South Carolina Partners for Fish and Wildlife restore red-cockaded woodpecker habitat
Good things can flow from all sorts of motivations.
Odell Byrd did not start out wanting to establish new nesting areas for endangered red-cockaded woodpeckers. He had a few acres of land that his grandfather had originally bought after World War II, part of which had been a family farm at one time, and which now was too overgrown to hike through easily.
“I wanted to thin out the undergrowth so I could walk through and enjoy my forest,” he said.
But that forest included a lot of mature longleaf pines, 30 to 90 years old, and there is nowhere a red-cockaded woodpecker would rather nest than that exact kind of pine tree.

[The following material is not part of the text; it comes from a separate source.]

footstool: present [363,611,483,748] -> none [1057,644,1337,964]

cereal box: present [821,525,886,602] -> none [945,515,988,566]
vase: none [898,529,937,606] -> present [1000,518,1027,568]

So Byrd started working with the Sandhills Longleaf Pine Conservation Partnership, a group of federal and state agencies, non-governmental organizations and private landowners working to improve the longleaf pine ecosystem in northern South Carolina. It supports a larger effort known as America’s Longleaf Restoration Initiative).
And he started working with Partners for Fish and Wildlife, the U.S. Fish and Wildlife Service’s premier tool for promoting conservation on privately owned land. The program, which is entirely voluntary, provides technical and financial assistance to landowners and others to help benefit threatened, endangered and at-risk wildlife.
Byrd’s land is adjacent to Cheraw State Park, just south of the border between North and South Carolina in Chesterfield County. There are currently no woodpeckers nesting on his property, but there are plenty in Cheraw, and woodpecker recovery experts know that the birds will sometimes fly a little distance to make fresh nests in longleaf pines. And the Service will even help them, by excavating and installing nests in the trees to welcome them.
The longleaf pine ecosystem once covered approximately 90 million acres in the Southeastern United States. This unique ecosystem has declined 97% and now contains fewer than three million acres. Today, only scattered patches of the longleaf pine ecosystem occur.
But in locations all over the Southeast, an array of partners work with landowners like Byrd, and his sister Sharon Cayer, who is also restoring habitat on family land she owns nearby. Partners on the Byrd restoration project include the South Carolina Department of Natural Resources, South Carolina Forest Commission, Clemson University, the Natural Resources Conservation Service, Chesterfield Soil and Water Conservation District, The Longleaf Alliance, South Carolina Department of Parks, Recreation & Tourism, the National Fish and Wildlife Foundation, and the Peedee Land Trust.
The partners and the Byrds have worked together to thin out the thick, tangled undergrowth that had grown up over the years, which made it better for him to take his hikes, and also more enticing as a possible future home for red-cockaded woodpeckers.